Clare Tucker, producer of Changing the Game, accuses politicians behind those efforts of not doing their homework.
“It’s wild to me that people are going to legislate, create laws, with zero research. ‘I’m not even going to meet a trans person. I’m not even going to do a day of research, a week of research, a month.’ It’s just bonkers.”
There is no official tally of trans athletes competing in high school and college, but the number is certainly small. “No more than five students currently in Kansas, nine in Ohio over five years,” according to an Associated Press investigation last year. The AP reached out to lawmakers in 24 states who had proposed legislation restricting trans participation in sports, “Yet in almost every case, sponsors [of bills] cannot cite a single instance in their own state or region where such participation has caused problems.”

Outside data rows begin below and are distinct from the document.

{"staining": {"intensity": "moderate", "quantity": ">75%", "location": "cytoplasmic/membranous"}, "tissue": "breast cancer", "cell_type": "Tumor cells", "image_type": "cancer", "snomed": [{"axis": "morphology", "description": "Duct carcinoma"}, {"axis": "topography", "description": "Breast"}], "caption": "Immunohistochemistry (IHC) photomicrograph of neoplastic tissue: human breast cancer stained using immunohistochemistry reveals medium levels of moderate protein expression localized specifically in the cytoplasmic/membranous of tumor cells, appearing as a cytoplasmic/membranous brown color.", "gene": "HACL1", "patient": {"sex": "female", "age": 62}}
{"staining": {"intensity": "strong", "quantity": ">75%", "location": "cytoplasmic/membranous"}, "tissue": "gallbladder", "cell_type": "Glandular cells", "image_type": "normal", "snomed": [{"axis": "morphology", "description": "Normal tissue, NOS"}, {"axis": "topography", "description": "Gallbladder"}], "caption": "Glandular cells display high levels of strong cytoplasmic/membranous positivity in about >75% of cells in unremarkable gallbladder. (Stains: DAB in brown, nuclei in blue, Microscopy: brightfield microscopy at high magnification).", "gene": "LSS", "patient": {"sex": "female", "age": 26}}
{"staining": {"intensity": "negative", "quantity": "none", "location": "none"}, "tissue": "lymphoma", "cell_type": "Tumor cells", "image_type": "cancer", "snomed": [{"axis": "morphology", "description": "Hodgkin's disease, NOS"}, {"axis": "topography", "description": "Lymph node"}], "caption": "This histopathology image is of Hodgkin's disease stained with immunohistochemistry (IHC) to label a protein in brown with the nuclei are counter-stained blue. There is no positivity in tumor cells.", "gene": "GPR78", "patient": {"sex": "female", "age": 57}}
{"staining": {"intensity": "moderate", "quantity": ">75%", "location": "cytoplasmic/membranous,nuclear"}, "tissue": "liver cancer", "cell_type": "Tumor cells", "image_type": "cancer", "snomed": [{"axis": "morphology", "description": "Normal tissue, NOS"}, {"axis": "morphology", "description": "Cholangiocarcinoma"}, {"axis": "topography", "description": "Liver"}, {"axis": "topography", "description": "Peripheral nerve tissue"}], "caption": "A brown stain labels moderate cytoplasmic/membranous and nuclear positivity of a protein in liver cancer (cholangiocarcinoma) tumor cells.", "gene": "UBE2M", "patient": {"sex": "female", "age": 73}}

Beggs puts it this way: “I feel like this issue is being politicized by the United States, some people preying on people’s prejudices and fears.”
“There’s this media narrative that trans people are just dominating sports and that’s simply not the case,” Schmider says. “There’s this skewed and false mental template that trans people are always winning in sports because those are the only stories we hear. People only have a problem with trans athletes when they’re winning.”
Huckman, who came out as trans in seventh grade, competed at a high level in skiing and track, but her results would not put her in the category of a dominant athlete. She said she took part in athletics for larger reasons than simply trying to amass ribbons, medals and trophies.
“By doing sports… I was able to express myself for who I am, especially in a team setting where it’s high competition, high stakes constantly,” she says. “Through all the hard work and drive, I was able to have just like an extra family, an extra group of people that would look after me and show me that I can be loved unconditionally.”
Changing the Game raises the question of how we assess the value of athletics at the high school level. Are sports meaningful only for those who win, or is their function also to teach sportsmanship, camaraderie, and instill discipline and pride?
“I think that Andrea’s coach really nailed it in the film,” Tucker notes, “when he says, ‘Of course, wins and losses are important, but they’re important because of what you learned from them.’”
Changing the Game, streaming now on Hulu, is nominated for Exceptional Merit in Documentary Filmmaking, a juried award evaluated on a few criteria, including the work’s capacity to “inform, transport, impact, [and] enlighten.” The film accomplishes that not only through the artistry of the filmmaking team, but the testimony of its subjects, who have stood up for their own rights and the rights of other trans athletes, and refused to be demonized without a fight.
“I am incredibly grateful,” Barnett says of the Emmy recognition. “I think it’s a real testament to these three humans sharing their courageous stories in really honest ways… the way they let us into their lives, bedrooms, living rooms, with nothing but trust.”
There is no doubt that in the near term, trans participation in sports is going to be used as a political wedge issue to stir up voters. But the athletes in Changing the Game sound a more optimistic note for the longer term, based on their experience as members of a new generation. They say in high school the hatred they received came overwhelmingly from adults, not kids their age.
“I think the younger generation realizes that we can’t keep repeating the same mistake and hopefully we can create a greater community, just more acceptance and realizing that we are all human,” Beggs says. “At the end of the day, we’re all trying to live here on Earth as best we can.”